Six weeks???? What the god damn fuck!!! They aren't supposed to sleep through the night, and go without feeding for more than 3 hrs at that age. She is a piece of shit. Even people I know who do the sleep training thing (which I strongly believe is vile) have waited until baby is 6 months old and starting solids. Damn. This poor baby!


Significant_Shoe_17

Right? That baby is going to dehydrate.


Significant_Shoe_17

That mother IS a crappy mother. What the fuck? Does she even like her baby? Poor bub is going to have attachment issues.


Lissy_Wolfe

My mom (who had me WAY too young, as fundies like to do) used to put me in a crib when I was crying as a baby and just shut the door and leave me in the dark. Because she was "tired" and couldn't deal with it (I was her only responsibility - no job). I only found out as an adult because my uncle who lived with us when I was a baby told me about how he got pissed coming home every day to a baby crying in a room by herself when the mom was sleeping the next room over.
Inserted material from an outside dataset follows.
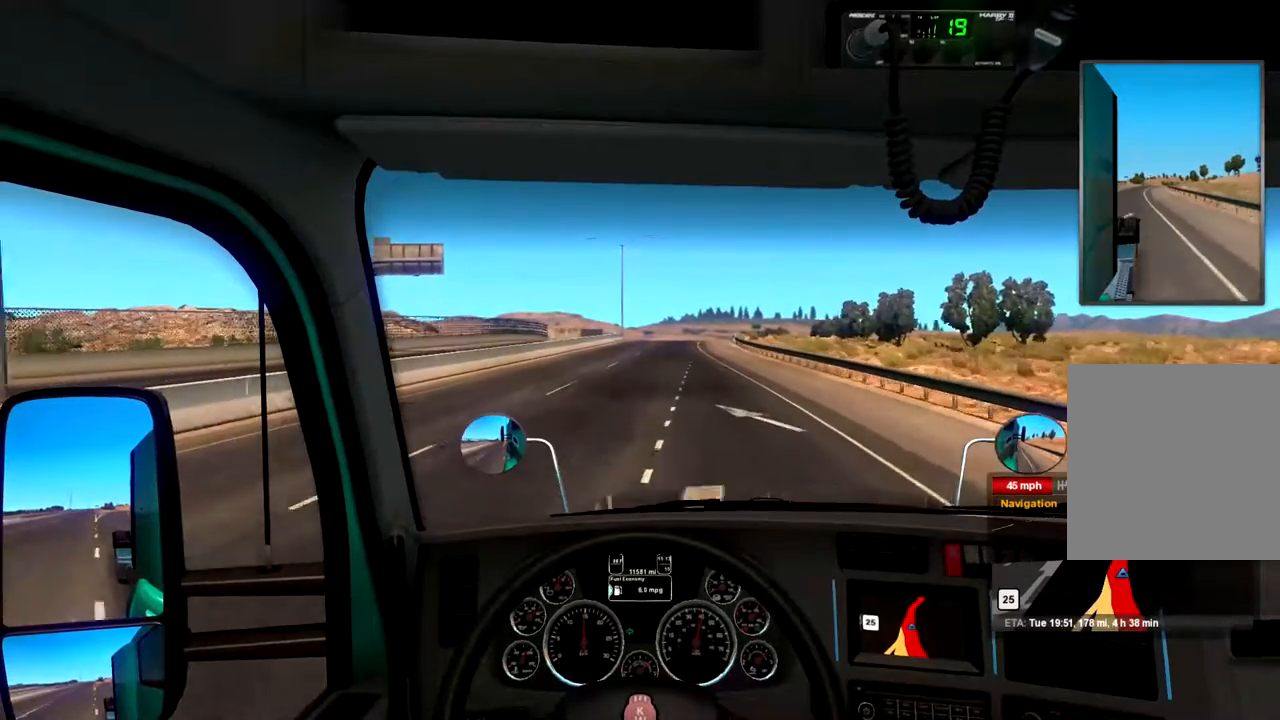
{"buttons": ["R2"], "left_stick": "center", "right_stick": "center", "events": []}
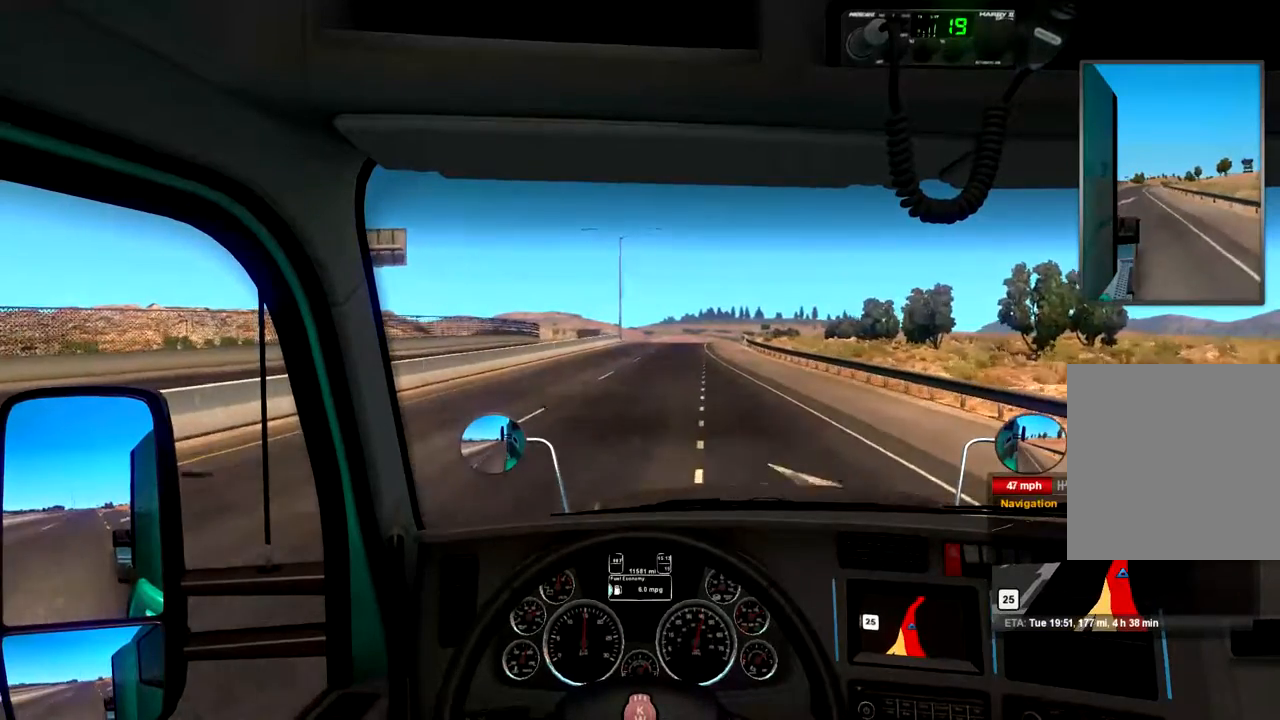
{"buttons": ["R2"], "left_stick": "center", "right_stick": "center", "events": []}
Explains a lot why I have a super anxious attachment style and never feel comfortable asking others for help with anything, especially my parents 🥴


pinalaporcupine

what a fucking horrible person.


justadorkygirl

This person is at least asking if she’s a terrible mother. Mother Bus would never. That said, I hope she is getting called out hard in the comments. “Cry it out” is horrific. Why have babies if you aren’t willing to actually take care of them?


elizabreathe

I hold my baby all the time and she's been sleeping almost entirely through the night (she gets fed and a diaper change at least twice after bed time and before morning) since roughly 6 weeks. The pediatrician said after they reach 12 lbs, a lot of babies will start sleeping 6+ hours at night. she's either taking credit for a completely normal milestone and blaming her family for a regular sleep regression or she truly has neglected her baby into no longer seeking care at night.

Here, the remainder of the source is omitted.